— What you will do —
Copy out the part of the records that opens with the line containing "110232311 MINICHAMPS 1/18 オラクル" and closes with the line containing "aujourd’hui des fle", keeping both of those lines. Leave the pictures out of your answer.

— Collected data entries —
------------

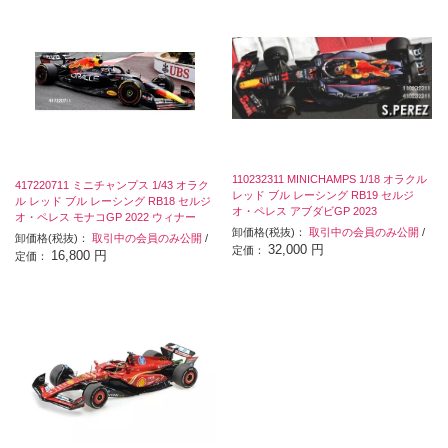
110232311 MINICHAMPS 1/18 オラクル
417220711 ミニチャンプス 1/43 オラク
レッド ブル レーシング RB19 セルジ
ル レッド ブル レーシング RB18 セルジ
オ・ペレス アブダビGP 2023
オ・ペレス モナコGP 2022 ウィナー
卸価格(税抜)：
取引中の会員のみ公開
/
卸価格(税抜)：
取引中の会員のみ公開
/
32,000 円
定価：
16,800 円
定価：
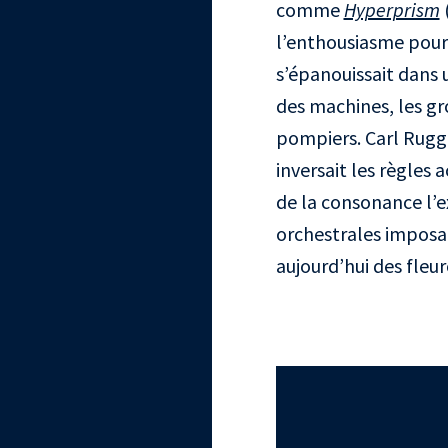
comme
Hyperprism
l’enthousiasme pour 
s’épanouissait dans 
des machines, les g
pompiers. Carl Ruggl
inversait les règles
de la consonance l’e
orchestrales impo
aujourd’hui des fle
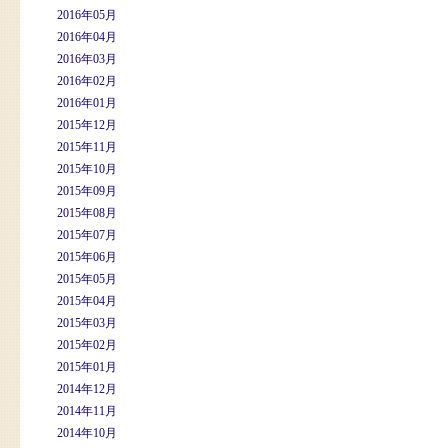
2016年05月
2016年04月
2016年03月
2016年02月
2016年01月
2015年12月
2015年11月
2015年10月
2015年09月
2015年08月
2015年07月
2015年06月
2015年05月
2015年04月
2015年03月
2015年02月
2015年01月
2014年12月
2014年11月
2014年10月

------------

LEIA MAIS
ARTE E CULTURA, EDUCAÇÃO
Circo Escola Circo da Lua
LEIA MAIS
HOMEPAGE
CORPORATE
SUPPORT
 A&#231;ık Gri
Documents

------------

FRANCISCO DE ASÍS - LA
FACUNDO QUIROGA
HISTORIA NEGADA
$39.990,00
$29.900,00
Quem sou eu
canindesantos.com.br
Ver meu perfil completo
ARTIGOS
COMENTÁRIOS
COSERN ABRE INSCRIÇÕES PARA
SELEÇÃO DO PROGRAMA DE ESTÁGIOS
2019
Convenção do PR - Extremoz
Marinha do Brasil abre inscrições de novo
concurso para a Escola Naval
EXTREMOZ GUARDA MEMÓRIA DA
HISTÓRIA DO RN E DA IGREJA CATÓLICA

------------

— Response for this exercise —
110232311 MINICHAMPS 1/18 オラクル
417220711 ミニチャンプス 1/43 オラク
レッド ブル レーシング RB19 セルジ
ル レッド ブル レーシング RB18 セルジ
オ・ペレス アブダビGP 2023
オ・ペレス モナコGP 2022 ウィナー
卸価格(税抜)：
取引中の会員のみ公開
/
卸価格(税抜)：
取引中の会員のみ公開
/
32,000 円
定価：
16,800 円
定価：
comme
Hyperprism
l’enthousiasme pour 
s’épanouissait dans 
des machines, les g
pompiers. Carl Ruggl
inversait les règles
de la consonance l’e
orchestrales impo
aujourd’hui des fle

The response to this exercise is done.